Reflections on Human Rights Day: The University, Its Human Rights Obligations, and the U.N. “Stand Up for Someone’s Rights! Campaign

On December 10, 1948, the United Nations adopted the Universal Declaration of Human Rights. To mark that anniversary, in 1950 the United Nations General Assembly passed Resolution 423 (V) (4 December 1950), inviting all States and interested organizations to observe 10 December of each year as Human Rights Day. To observe this celebration, President Obama proclaimed “December 10, 2016, as Human Rights Day and the week beginning December 10, 2016, as Human Rights Week. I call upon the people of the United States to mark these observances with appropriate ceremonies and activities.” (Presidential Proclamation 9 Dec. 2016).

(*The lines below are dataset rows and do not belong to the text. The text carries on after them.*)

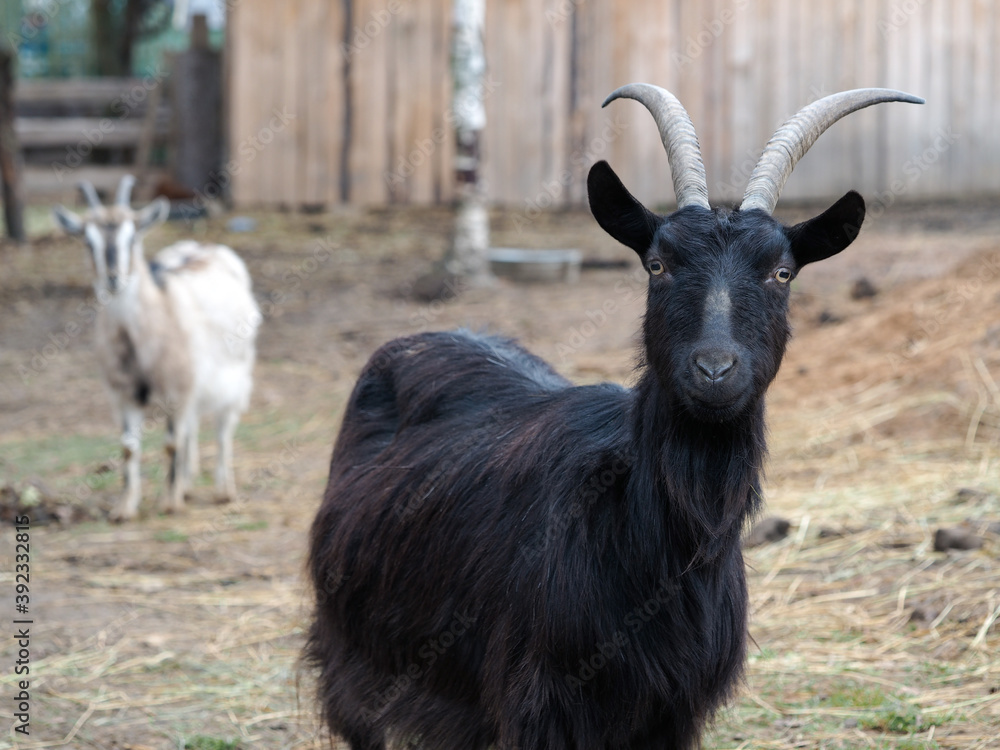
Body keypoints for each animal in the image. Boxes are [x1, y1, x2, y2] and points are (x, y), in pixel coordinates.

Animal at [52, 177, 260, 524]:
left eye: (133, 236)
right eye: (87, 242)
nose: (113, 279)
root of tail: (201, 247)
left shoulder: (177, 388)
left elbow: (170, 443)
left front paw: (169, 503)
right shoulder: (124, 394)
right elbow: (128, 447)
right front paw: (124, 508)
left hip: (235, 374)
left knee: (223, 429)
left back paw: (223, 489)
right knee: (192, 428)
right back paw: (187, 483)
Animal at [306, 85, 920, 748]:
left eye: (782, 272)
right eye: (657, 264)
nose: (714, 370)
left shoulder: (672, 710)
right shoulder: (535, 702)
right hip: (357, 660)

As has been the recent practice, for this year the United Nations adopted a specific theme and initiated a campaign: “Stand Up For Someone’s Rights!” The Campaign is structured around the power of individual agency in protecting the human rights of others against individuals and institutions. The Campaign explains:

The time for this is now. “We the peoples” can take a stand for rights. And together, we can take a stand for more humanity. It starts with each of us. Step forward and defend the rights of a refugee or migrant, a person with disabilities, an LGBT person, a woman, a child, indigenous peoples, a minority group, or anyone else at risk of discrimination or violence. (Campaign website HERE).

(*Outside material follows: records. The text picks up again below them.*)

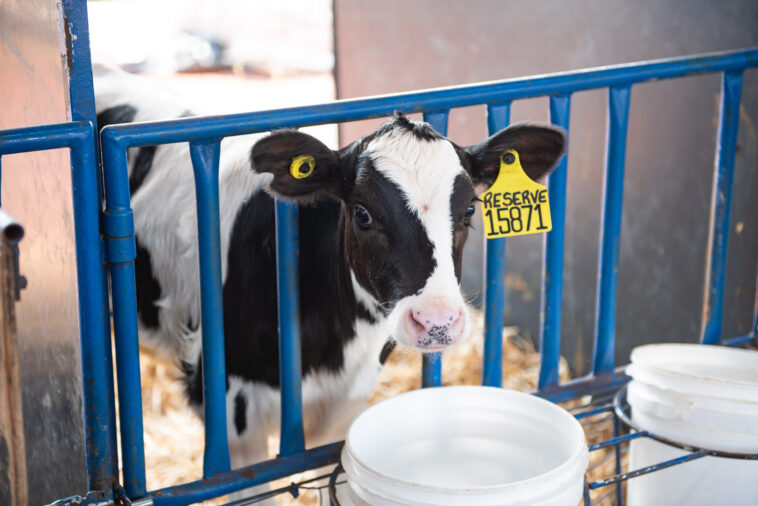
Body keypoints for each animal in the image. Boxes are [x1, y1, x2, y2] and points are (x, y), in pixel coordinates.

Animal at [95, 66, 568, 482]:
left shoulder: (348, 401)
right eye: (362, 213)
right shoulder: (232, 413)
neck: (329, 347)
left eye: (470, 208)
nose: (437, 321)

My observations about the 2016 Human Rights Day observation in the context of this campaign can be accessed HERE.

While it is fairly common to think about human rights in terms of the normative rights embedded in and forming part of the autonomous human person, and perhaps also of the resulting obligations of institutional actors–states, enterprises, religious institutions, and others to protect them, one rarely thinks of the university in this regard. Yet universities, like other institutions, have duties and responsibilities to protect and respect human rights to the same extent as other institutions–and perhaps more so in cases where the university is itself an instrumentality of the state. To fail to embed human rights within university administration violates not just law but likely the ethical and corporate responsibility that many universities have loudly proclaimed for their own.

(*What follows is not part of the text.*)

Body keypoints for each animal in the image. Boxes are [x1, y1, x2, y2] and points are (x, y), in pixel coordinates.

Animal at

This post considers some of the consequences for universities of undertaking an appropriate level of responsibility for human rights in its operation. I have little illusion that universities will actually pay attention to their responsibility; like other corporate entities, they tend to respond either to the lash of law or to the preferences of the stakeholders on which they are most dependent (students as consumers of its services; employers as consumers of its product (students); and alumni as providers of resources to maintain reputation status). It is perhaps to them, then, that this point is directed.